Самшитовый лес. Этот синий апрель... Золотой дождь - Анчаров Михаил Леонидович
Шрифт:
Интервал:
Закладка:
Я дожидался и подходил к окнам. Ничего не видел, только волновался. Потом уходил.
Ну, все. Пошли.
Она кивнула и отвернулась от окон. Прохожих сейчас почти не было. А те, что были, торопливо шли по домам и к метро, но Панфилов старался не привлекать внимания, не подавать вида, что они только что разглядывали окна. Вот как это было. …И все-таки он увидел Благушу.
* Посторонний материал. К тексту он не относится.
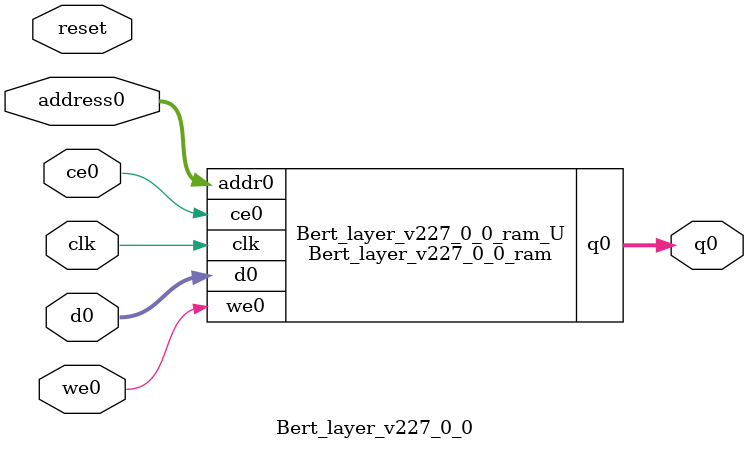
<source format=v>
`timescale 1 ns / 1 ps
module Bert_layer_v227_0_0_ram (addr0, ce0, d0, we0, q0,  clk);

parameter DWIDTH = 32;
parameter AWIDTH = 6;
parameter MEM_SIZE = 64;

input[AWIDTH-1:0] addr0;
input ce0;
input[DWIDTH-1:0] d0;
input we0;
output reg[DWIDTH-1:0] q0;
input clk;

(* ram_style = "block" *)reg [DWIDTH-1:0] ram[0:MEM_SIZE-1];




always @(posedge clk)  
begin 
    if (ce0) begin
        if (we0) 
            ram[addr0] <= d0; 
        q0 <= ram[addr0];
    end
end


endmodule

`timescale 1 ns / 1 ps
module Bert_layer_v227_0_0(
    reset,
    clk,
    address0,
    ce0,
    we0,
    d0,
    q0);

parameter DataWidth = 32'd32;
parameter AddressRange = 32'd64;
parameter AddressWidth = 32'd6;
input reset;
input clk;
input[AddressWidth - 1:0] address0;
input ce0;
input we0;
input[DataWidth - 1:0] d0;
output[DataWidth - 1:0] q0;



Bert_layer_v227_0_0_ram Bert_layer_v227_0_0_ram_U(
    .clk( clk ),
    .addr0( address0 ),
    .ce0( ce0 ),
    .we0( we0 ),
    .d0( d0 ),
    .q0( q0 ));

endmodule


</source>
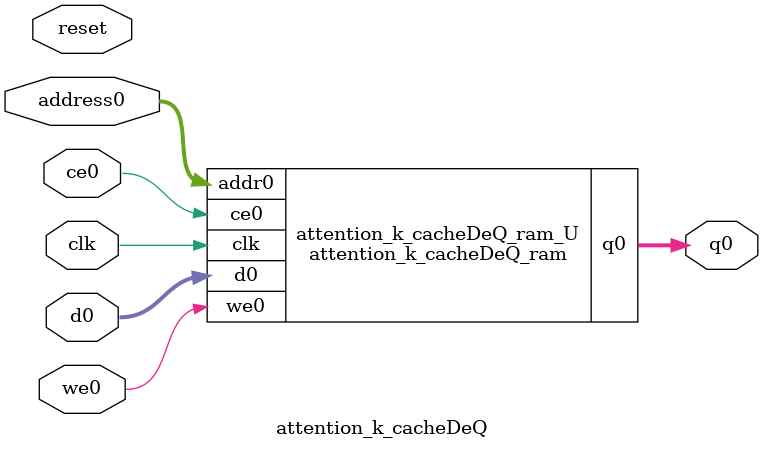
<source format=v>
`timescale 1 ns / 1 ps
module attention_k_cacheDeQ_ram (addr0, ce0, d0, we0, q0,  clk);

parameter DWIDTH = 40;
parameter AWIDTH = 10;
parameter MEM_SIZE = 576;

input[AWIDTH-1:0] addr0;
input ce0;
input[DWIDTH-1:0] d0;
input we0;
output reg[DWIDTH-1:0] q0;
input clk;

(* ram_style = "block" *)reg [DWIDTH-1:0] ram[0:MEM_SIZE-1];




always @(posedge clk)  
begin 
    if (ce0) begin
        if (we0) 
            ram[addr0] <= d0; 
        q0 <= ram[addr0];
    end
end


endmodule

`timescale 1 ns / 1 ps
module attention_k_cacheDeQ(
    reset,
    clk,
    address0,
    ce0,
    we0,
    d0,
    q0);

parameter DataWidth = 32'd40;
parameter AddressRange = 32'd576;
parameter AddressWidth = 32'd10;
input reset;
input clk;
input[AddressWidth - 1:0] address0;
input ce0;
input we0;
input[DataWidth - 1:0] d0;
output[DataWidth - 1:0] q0;



attention_k_cacheDeQ_ram attention_k_cacheDeQ_ram_U(
    .clk( clk ),
    .addr0( address0 ),
    .ce0( ce0 ),
    .we0( we0 ),
    .d0( d0 ),
    .q0( q0 ));

endmodule


</source>
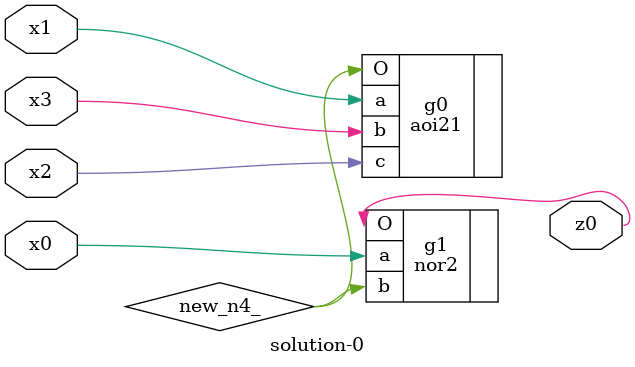
<source format=v>
module \solution-0 (
  x0, x1, x2, x3,
  z0 );
  input x0, x1, x2, x3;
  output z0;
  wire new_n4_;
  aoi21  g0(.a(x1), .b(x3), .c(x2), .O(new_n4_));
  nor2  g1(.a(x0), .b(new_n4_), .O(z0));
endmodule

</source>
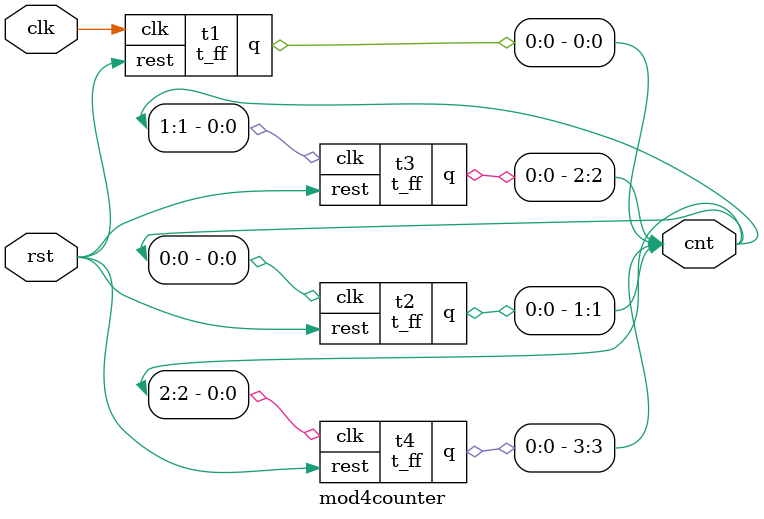
<source format=sv>

module t_ff(q,clk,rest);
  input rest,clk;
  output bit q;
  
  always @(posedge clk)
    begin
      if(rest)
      		q<=1'b0;
      else
        begin
            q<=~q;
      end
    end
endmodule


module mod4counter(cnt,clk,rst);
  input  clk,rst;
  output [3:0] cnt;

  t_ff t1 (cnt[0],clk,rst);
  t_ff t2 (cnt[1],cnt[0],rst);
  t_ff t3 (cnt[2],cnt[1],rst);
  t_ff t4 (cnt[3],cnt[2],rst);  
endmodule


</source>
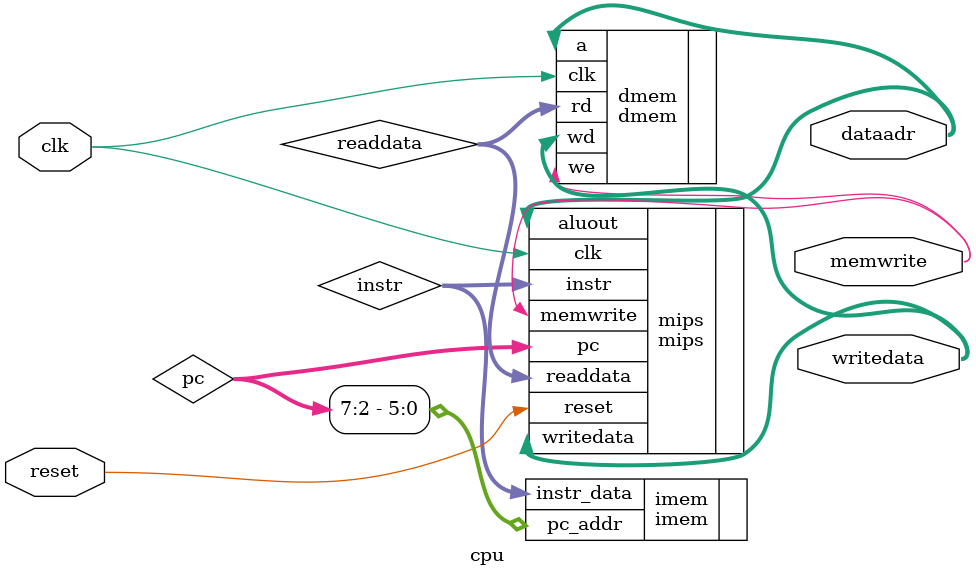
<source format=sv>
module cpu (
    input  logic        clk,
    input  logic        reset,
    output logic [31:0] writedata,
    output logic [31:0] dataadr,
    output logic        memwrite
);
    logic [31:0] pc, instr, readdata;
    imem imem(
        .pc_addr(pc[7:2]),
        .instr_data(instr)
    );

    mips mips(
        .clk(clk),
        .reset(reset),
        .instr(instr),
        .readdata(readdata),
        .memwrite(memwrite),
        .aluout(dataadr),
        .writedata(writedata),
        .pc(pc)
    );

    dmem dmem(
        .clk(clk),
        .we(memwrite),
        .a(dataadr),
        .wd(writedata),
        .rd(readdata)
    );
endmodule
</source>
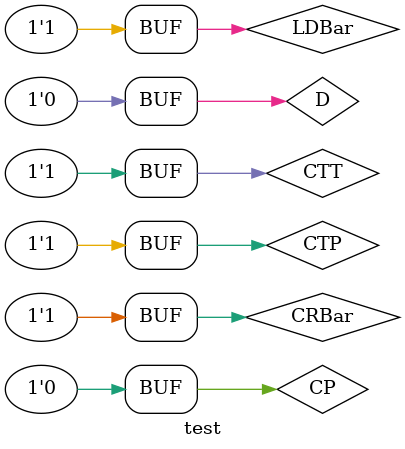
<source format=v>
`timescale 1ns / 1ps


module test;

	// Inputs
	reg CRBar;
	reg LDBar;
	reg CTP;
	reg CTT;
	reg CP;
	reg D;

	// Outputs
	wire [3:0] Q;
	wire C0;

	// Instantiate the Unit Under Test (UUT)
	My74LS161 uut (
		.CRBar(CRBar), 
		.LDBar(LDBar), 
		.CTP(CTP), 
		.CTT(CTT), 
		.CP(CP), 
		.Q(Q), 
		.C0(C0), 
		.D(D)
	);
	always begin
		CP =1;
		#50;
		CP = 0;
		#50;
	end
	initial begin
		// Initialize Inputs
		CRBar = 0;
		LDBar = 0;
		CTP = 0;
		CTT = 0;
		D = 0;
		#100;
		CRBar = 1;
		LDBar = 1;
		CTP = 0;
		CTT = 0;
		D = 4'b1100;
		#100;
		#30 CRBar = 0;
		#20 CRBar = 1;
		#10 LDBar = 0;
		#30 CTT = 1;
		CTP = 1;
		#10 LDBar = 1;
		#510 ;
		CRBar = 0;
		#20 CRBar = 1;
		#500;
        
		// Add stimulus here

	end
      
endmodule


</source>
На противоположной стороне улицы теперь уже не было забора до небес, а осталась только высокая каменная кладка, постамент выше человеческого роста, и там, между двумя домами - коробкой деревообделочной фабрики и угловым домом переулка, ведущего к Телевизионному театру, бывшему Театру Моссовета, бывшему Введенскому народному дому, - открылся двор.
Двор был виден снизу, в ракурсе. Высокая трава уходила вглубь, свешивалась с постамента, а в глубине, как на театральной сцене, были видны несколько деревьев у кирпичной стены слева падавшей вниз косой перспективой. А позади громоздились кирпичные и выкрашенные в кирпичную краску деревянные дощатые стены, с разбросанными несимметричными жилыми квадратными окнами и окнами фабрики.
Разнокалиберные железные трубы с коническими колпаками, расчаленные проволокой, поднимались в закатное небо. В оранжевое, настоящее небо. Толстые суставчатые кишки вентиляционных труб переплетались, проходя под жилыми окошками деревянного дома, которому надлежало быть мансардой, а это просто был деревянный дом с крышей-скворечником, поставленный поверх кирпичного. Целый город был втиснут в этот маленький двор, целый мир, как на картине Прохорова. Как будто все еще продолжался старый спор о красоте. Внизу были кривые крыши сараев и голубятен. И тут Панфилов увидал Его.
Их было трое, но Панфилов увидал Его. Один стоял рядом, другой сидел на кирпичной стене, охватив руками колени. Но Панфилов увидал Его.
Панфилов не знал, кто он такой, но видел его тысячу раз, когда-то там, в благушинском детстве. У него было длинное лицо и пренебрежительные глаза, глядящие в небо. На нем была трикотажная полурукавка с вертикальными темными полосками, и он стоял, сутулясь и покачиваясь, заложив руки в карманы и закинув голову вверх. Панфилов не знал, сколько этому человеку лет, не меньше, чем Панфилову, но это была Благуша, и она смотрела в небо.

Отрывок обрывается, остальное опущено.